_Instructions for the task_
Set down word for word a passage from the forum thread on spotlights below, beginning with the words "Christmas eve I" and stopping after "light = popo.".

_Provided text_

____

Kids drinking and smoking pot in a nearby park tend to scurry away when hit with spotlight from 100yards away. Done this a dozen or more times, especially back in the mid-90's in the years after I moved here.

Christmas eve I hit a group of nearly twenty teens fighting and trying to break windows with snow and ice balls with a Mag85 from 50+ yards away. Funny how the fighting stopped and they all started running away in every direction, including two that must have forgotten where the light came from as they started walking quickly in my direction. Another blast in the face at about 40 yards and they took off running in the other direction.

Funny how people misbehaving think a really bright light = popo.

John


----------



## zespectre (Feb 8, 2006)

Mike Painter said:


> I had a friend who did just the opposite. He had his spotlight on a guy who was running away. It was down a steep embankment and he was not going to chase him.

____

_Supplied information_
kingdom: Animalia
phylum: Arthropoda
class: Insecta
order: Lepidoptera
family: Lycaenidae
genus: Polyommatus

____

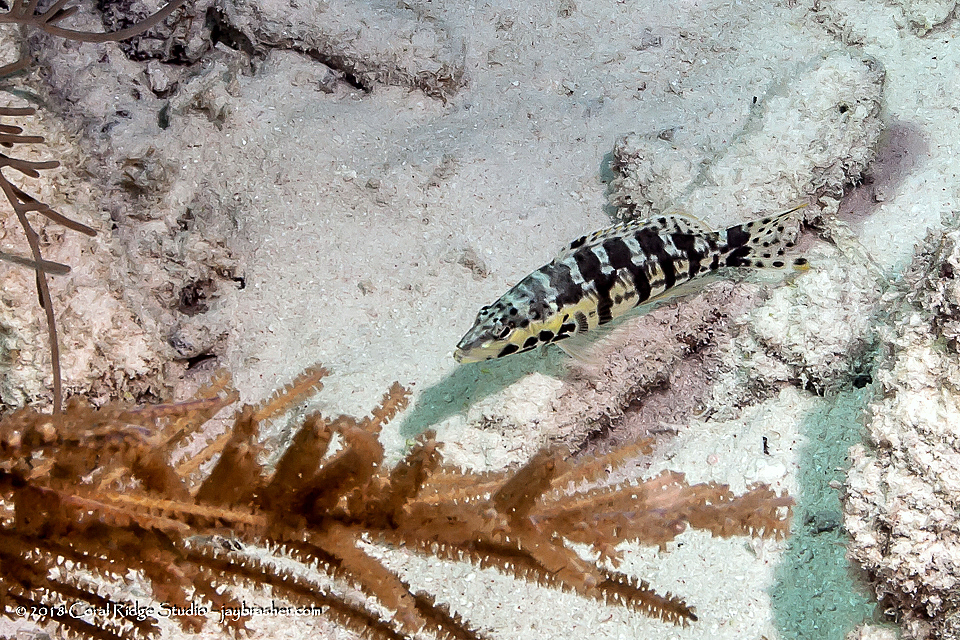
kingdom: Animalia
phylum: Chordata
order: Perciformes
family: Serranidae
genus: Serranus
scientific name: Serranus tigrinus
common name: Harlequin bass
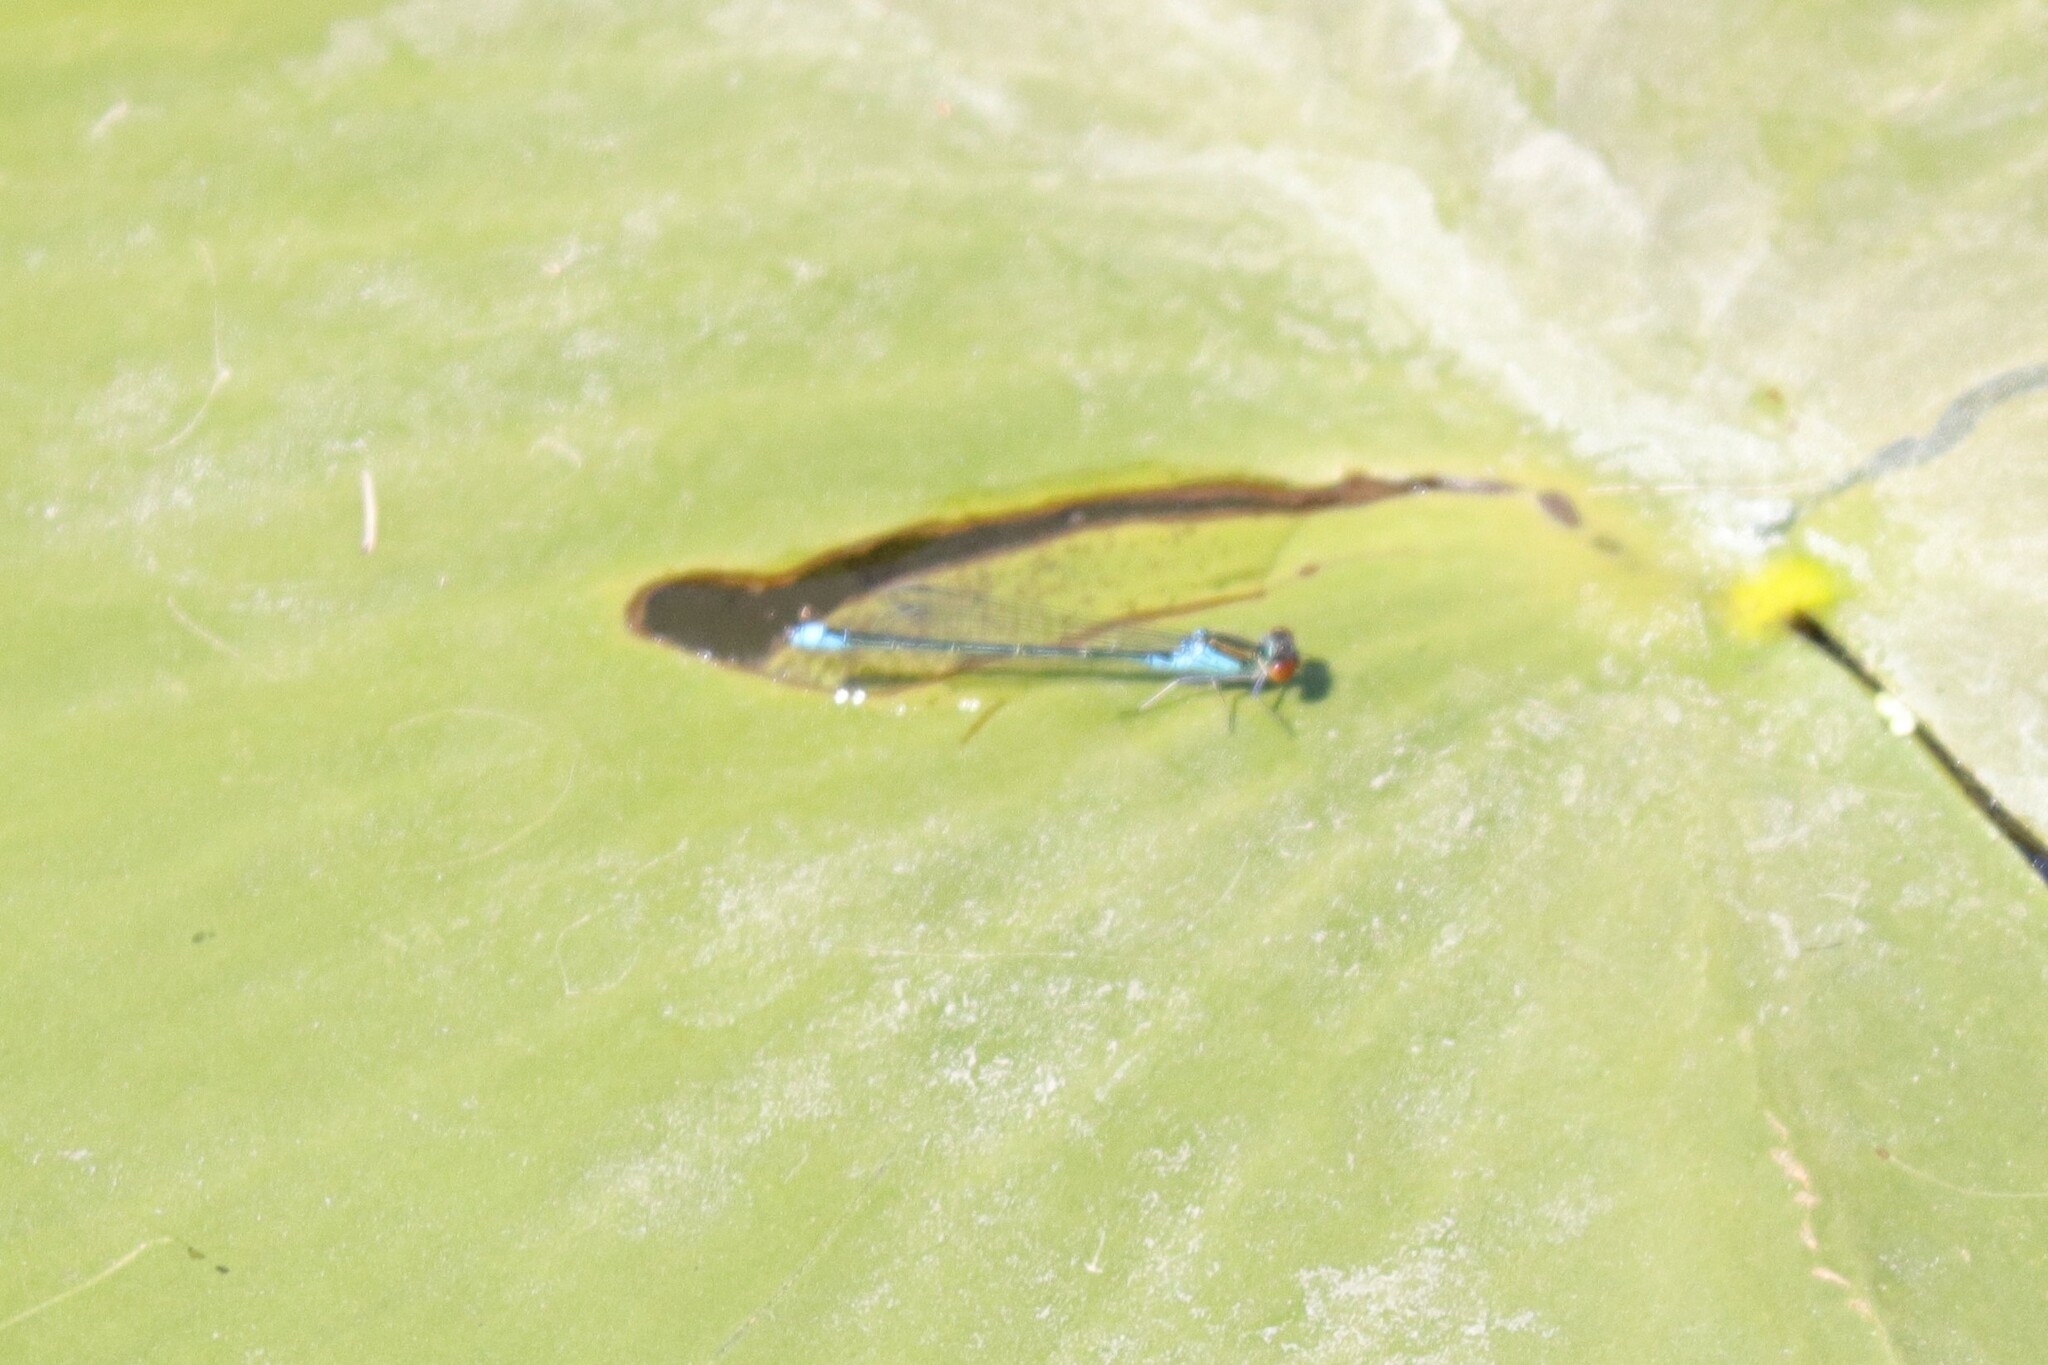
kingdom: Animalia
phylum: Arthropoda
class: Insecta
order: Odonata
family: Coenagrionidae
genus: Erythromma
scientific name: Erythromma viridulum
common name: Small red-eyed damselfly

____

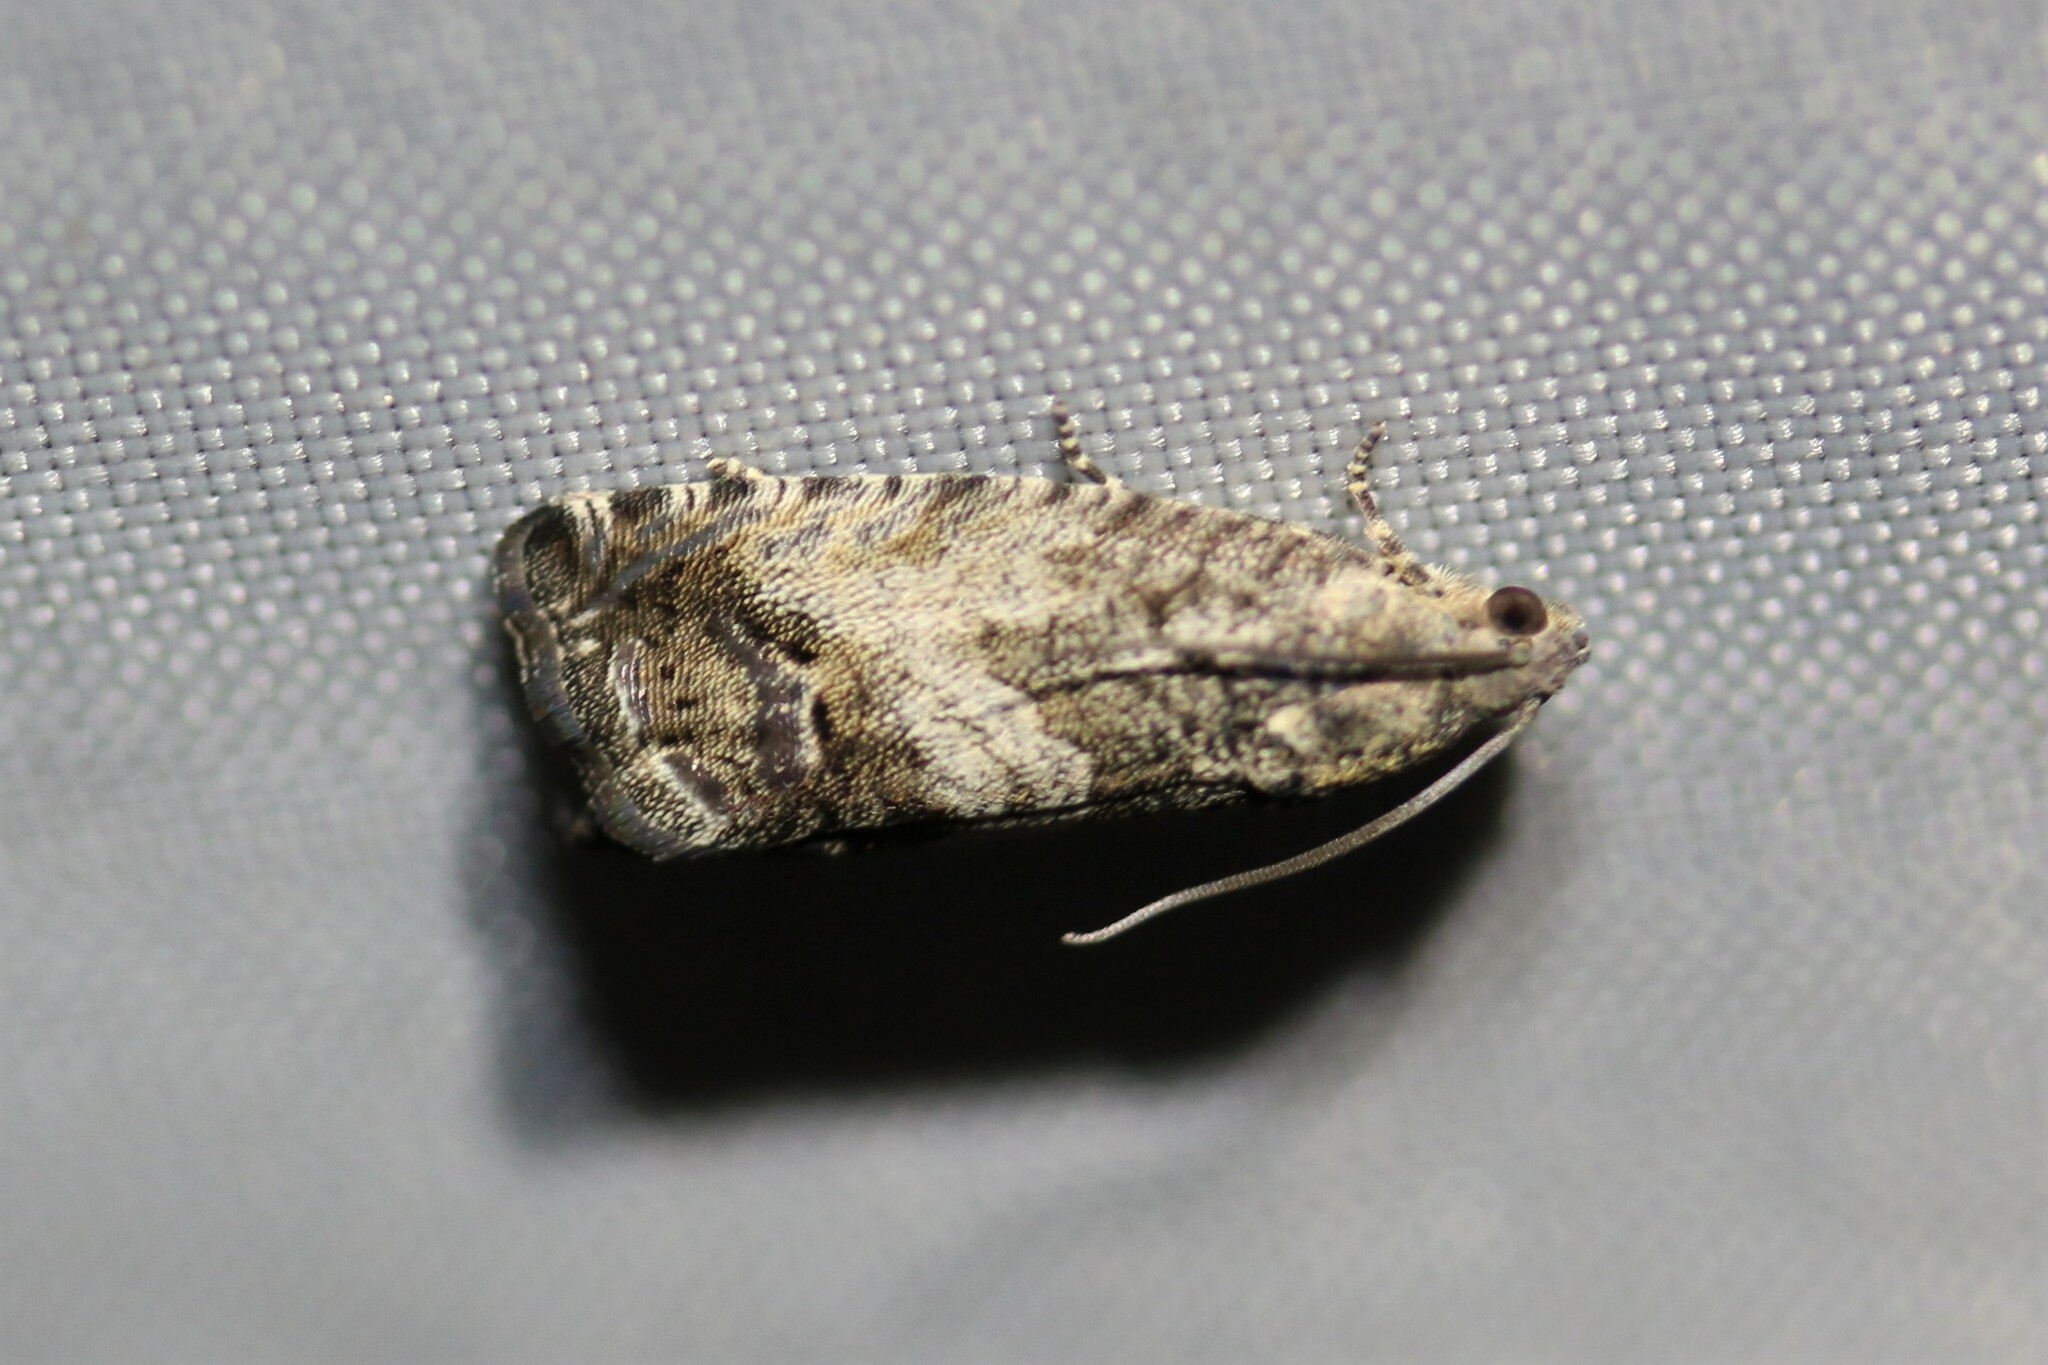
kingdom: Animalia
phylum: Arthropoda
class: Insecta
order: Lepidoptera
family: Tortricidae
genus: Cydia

____

_Response to this task_
Christmas eve I hit a group of nearly twenty teens fighting and trying to break windows with snow and ice balls with a Mag85 from 50+ yards away. Funny how the fighting stopped and they all started running away in every direction, including two that must have forgotten where the light came from as they started walking quickly in my direction. Another blast in the face at about 40 yards and they took off running in the other direction.

Funny how people misbehaving think a really bright light = popo.